§ **DOCUMENT SECTION**:
The prominence of narrative in board games is increasing. We are seeing renewed efforts at fusing board games with narrative; not just in what are generally called “thematic” games, but also in euro games that have had a reputation of a stark division between mechanics and theme or story.
—Wooahh, not so fast there, Gordonius! You just flung three terms at your reader without explanation: theme, narrative and story. Are they the same thing?
Good point there, pedantic-me. This is something worth clarifying, because conversations around theme/story/setting employ a variety of terms, often interchangeably, which doesn’t help us understand which part of the cake we’re actually talking about.
Let’s start with story and narrative. Although these terms are generally used interchangeably they actually refer to different parts of the cake. Narrative has two elements to it: story, or the sequence of events that “actually” happened – and discourse, the structure and means of presenting the story. Story becomes narrative when it is structured and presented to the audience through some form or other (discourse). So, strictly speaking when we are talking about the specific instance of story we experience in a board game what we are talking about is its narrative. When we are talking about the overall events that happened in that world we are referring to story. Of course, in the case of a fictional world, the story is infinitely extendable and malleable and only becomes accessible once it is structured and communicated and thus becomes narrative. In summary: story is conceptual, while narrative is actual.
A related term is story-world. This is a concept coming from transmedia that describes the overall, accumulated history of a fictional world with individual narratives manifesting in a variety of media. This is an important concept in both table-top and digital games since they often depend on fictional worlds created as spaces to contextualize gameplay within them. While the distinction between narrative and story is helpful, at a conceptual level, to writers and designers, switching the terms story and narrative in everyday conversation is not going to create too much confusion since the concepts are intertwined.
Theme, on the other hand, is a problematic term. Theme, as it is used in board games, tends to refer to everything aside from the mechanics: the story-world, setting, narrative and pretty much anything that stimulates the imagination to understand the game as more than a series of abstract mechanics. While it’s a fine term to refer broadly to the “non-ruley stuff”, it’s not incredibly useful as a concept as it muddles too many different parts of a games’ fiction together. In other media such as film and literature theme refers to the central idea that a work attempts to put across and is organized around. For example, one of the central themes of The Road is love, another is survival. The setting of a work is the time and place (fictional or real) where that work is set. The Road is set in a post-apocalyptic near future, for example. What we often refer to as theme in board games is generally referred to as setting in other media.
In board games where the mechanics and the setting/theme are largely divorced theme might adequately cover the “non ruley-stuff” since there is little of it and it’s not central to the game. We can take the generic medieval setting of Dominion and exchange it for a planet inhabited by mushroom people that regard chocolate fountains as deities without it effecting the game in any way. As long as the mushroom people have some form of chocolatey currency, that is.
But when we use theme to refer to games with rich setting and a prominent narrative we are making it hard for ourselves to disentangle what we’re actually talking about. In these design diaries, I will therefore jettison the term “theme” altogether and use more robust terms such as setting, story-world and narrative.
—I still don’t see what any of this has to do with cake. Or stories! This was meant to be a fun article about those shiny things that make board games so… juicy. Like a nice Tiramisu drenched in Cognac…
Narrative is indeed a juicy part of board games. There is something magical about interaction with a set of rules turning into mental images of events in a shared world. Narrative has the power to both animate rules into rich shared fantasies and help us understand those rules in the first place. It gives an imaginative context to the problem-solving, cognitive challenges that good mechanics provide. It is thus no surprise that as board games mature and grow, both in the sophistication of their design and in the breadth of audience, narrative takes more of a prominent role in the hobby.

§ **TASKS TO COMPLETE**:
- a) According to the design diary on board game narrative, what are the two elements of narrative?
- b) Reproduce the passage of the design diary on board game narrative that begins at the words "The prominence of" and stops after "the same thing?", changing "euro games" to "strategy games".
The items that come next are drawn from a separate, unrelated source.

(Data excerpts)
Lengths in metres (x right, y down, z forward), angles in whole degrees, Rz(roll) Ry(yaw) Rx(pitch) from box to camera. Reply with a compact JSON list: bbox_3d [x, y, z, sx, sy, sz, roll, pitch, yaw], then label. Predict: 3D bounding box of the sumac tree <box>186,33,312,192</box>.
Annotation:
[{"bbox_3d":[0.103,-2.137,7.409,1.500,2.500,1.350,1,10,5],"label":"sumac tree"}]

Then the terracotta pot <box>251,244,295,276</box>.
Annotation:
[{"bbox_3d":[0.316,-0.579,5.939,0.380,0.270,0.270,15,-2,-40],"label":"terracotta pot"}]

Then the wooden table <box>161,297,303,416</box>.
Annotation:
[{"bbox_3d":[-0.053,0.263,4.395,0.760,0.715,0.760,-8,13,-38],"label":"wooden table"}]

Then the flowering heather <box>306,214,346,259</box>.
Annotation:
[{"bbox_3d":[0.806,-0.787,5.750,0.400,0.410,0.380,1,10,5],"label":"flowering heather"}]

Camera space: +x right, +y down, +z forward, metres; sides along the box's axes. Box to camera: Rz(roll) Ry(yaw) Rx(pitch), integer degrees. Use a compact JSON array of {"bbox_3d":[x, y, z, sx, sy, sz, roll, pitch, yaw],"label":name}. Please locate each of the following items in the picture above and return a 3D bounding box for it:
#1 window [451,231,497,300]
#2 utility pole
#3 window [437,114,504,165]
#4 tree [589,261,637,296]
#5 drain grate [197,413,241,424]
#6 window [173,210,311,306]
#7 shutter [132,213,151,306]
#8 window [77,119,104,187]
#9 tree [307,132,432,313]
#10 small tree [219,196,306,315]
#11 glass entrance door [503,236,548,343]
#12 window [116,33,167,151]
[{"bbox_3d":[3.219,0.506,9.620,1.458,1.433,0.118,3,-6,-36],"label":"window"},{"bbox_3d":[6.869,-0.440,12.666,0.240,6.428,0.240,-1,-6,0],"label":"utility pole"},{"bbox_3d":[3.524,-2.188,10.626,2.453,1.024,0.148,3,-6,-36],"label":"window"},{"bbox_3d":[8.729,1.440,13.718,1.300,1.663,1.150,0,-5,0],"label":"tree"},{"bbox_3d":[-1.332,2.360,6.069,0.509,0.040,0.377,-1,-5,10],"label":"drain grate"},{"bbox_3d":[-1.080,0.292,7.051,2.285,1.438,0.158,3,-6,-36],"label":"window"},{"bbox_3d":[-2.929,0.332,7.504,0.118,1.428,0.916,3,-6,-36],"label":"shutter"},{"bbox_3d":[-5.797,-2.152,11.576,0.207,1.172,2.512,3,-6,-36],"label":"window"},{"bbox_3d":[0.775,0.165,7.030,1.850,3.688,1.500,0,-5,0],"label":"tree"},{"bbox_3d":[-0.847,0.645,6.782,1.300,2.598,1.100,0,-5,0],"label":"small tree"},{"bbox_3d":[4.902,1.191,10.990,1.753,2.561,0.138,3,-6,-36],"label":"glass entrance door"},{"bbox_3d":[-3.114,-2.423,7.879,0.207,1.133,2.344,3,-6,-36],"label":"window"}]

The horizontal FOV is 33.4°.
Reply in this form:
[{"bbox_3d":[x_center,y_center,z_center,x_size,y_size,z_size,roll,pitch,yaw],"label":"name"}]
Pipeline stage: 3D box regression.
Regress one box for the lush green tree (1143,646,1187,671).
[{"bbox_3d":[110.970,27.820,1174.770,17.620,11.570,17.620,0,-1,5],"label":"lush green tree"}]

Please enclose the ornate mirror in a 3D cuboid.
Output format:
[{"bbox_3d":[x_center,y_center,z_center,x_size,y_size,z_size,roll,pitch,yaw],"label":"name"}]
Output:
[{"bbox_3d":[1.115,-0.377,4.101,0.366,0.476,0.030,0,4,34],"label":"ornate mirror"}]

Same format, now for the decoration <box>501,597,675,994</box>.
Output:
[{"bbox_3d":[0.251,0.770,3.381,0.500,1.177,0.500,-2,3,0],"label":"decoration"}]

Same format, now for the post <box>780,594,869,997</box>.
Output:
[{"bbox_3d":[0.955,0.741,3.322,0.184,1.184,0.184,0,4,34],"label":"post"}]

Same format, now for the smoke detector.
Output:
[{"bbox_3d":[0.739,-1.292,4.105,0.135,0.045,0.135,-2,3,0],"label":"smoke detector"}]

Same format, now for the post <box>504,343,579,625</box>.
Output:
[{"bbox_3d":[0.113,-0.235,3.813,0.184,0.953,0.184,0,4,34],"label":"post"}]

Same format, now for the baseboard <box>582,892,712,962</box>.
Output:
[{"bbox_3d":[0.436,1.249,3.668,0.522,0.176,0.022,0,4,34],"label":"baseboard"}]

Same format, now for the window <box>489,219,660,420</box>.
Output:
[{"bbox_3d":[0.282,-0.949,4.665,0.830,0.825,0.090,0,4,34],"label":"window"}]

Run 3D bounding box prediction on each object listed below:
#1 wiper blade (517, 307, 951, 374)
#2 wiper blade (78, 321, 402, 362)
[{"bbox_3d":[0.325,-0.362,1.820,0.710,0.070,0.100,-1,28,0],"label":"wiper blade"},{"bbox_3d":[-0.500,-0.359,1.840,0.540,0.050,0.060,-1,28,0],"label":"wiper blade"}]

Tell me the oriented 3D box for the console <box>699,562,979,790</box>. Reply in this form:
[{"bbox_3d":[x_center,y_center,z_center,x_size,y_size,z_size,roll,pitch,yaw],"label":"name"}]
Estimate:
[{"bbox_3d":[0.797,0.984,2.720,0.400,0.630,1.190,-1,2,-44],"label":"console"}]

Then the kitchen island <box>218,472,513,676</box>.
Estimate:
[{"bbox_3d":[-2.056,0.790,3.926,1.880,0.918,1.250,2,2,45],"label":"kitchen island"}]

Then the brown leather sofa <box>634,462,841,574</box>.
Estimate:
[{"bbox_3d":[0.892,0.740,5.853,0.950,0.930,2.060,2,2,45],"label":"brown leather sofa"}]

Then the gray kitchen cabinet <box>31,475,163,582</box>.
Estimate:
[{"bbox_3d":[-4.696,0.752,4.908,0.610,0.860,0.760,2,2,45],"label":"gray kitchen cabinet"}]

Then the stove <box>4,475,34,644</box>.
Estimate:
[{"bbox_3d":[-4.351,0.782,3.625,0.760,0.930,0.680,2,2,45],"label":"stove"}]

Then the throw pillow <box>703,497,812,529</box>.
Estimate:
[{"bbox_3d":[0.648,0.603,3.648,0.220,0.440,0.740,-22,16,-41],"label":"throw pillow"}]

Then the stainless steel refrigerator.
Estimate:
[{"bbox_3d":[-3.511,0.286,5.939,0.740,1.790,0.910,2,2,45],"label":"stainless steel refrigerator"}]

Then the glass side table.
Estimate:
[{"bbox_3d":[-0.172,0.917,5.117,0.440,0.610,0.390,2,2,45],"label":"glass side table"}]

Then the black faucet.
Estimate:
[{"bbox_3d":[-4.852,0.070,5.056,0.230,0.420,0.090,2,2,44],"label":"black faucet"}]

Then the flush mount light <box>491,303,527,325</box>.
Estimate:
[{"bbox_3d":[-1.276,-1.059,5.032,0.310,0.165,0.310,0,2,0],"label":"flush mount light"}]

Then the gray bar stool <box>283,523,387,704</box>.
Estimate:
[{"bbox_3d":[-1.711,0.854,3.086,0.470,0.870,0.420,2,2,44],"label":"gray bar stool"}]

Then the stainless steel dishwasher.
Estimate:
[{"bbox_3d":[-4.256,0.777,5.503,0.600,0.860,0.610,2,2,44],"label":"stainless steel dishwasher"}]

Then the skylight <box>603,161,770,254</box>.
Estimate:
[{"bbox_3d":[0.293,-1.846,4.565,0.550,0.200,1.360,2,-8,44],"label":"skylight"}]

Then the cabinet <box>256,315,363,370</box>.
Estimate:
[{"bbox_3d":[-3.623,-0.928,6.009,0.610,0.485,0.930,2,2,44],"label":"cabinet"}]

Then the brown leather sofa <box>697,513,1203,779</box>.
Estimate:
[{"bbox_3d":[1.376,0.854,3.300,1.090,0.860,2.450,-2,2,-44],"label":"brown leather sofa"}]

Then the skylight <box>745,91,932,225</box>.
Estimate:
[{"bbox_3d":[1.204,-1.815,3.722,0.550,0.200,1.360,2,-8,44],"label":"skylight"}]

§ **SOLUTIONS FOR EACH TASK**:
- a) Story, the sequence of events that actually happened, and discourse, the structure and means of presenting the story.

- b)
The prominence of narrative in board games is increasing. We are seeing renewed efforts at fusing board games with narrative; not just in what are generally called “thematic” games, but also in strategy games that have had a reputation of a stark division between mechanics and theme or story.
—Wooahh, not so fast there, Gordonius! You just flung three terms at your reader without explanation: theme, narrative and story. Are they the same thing?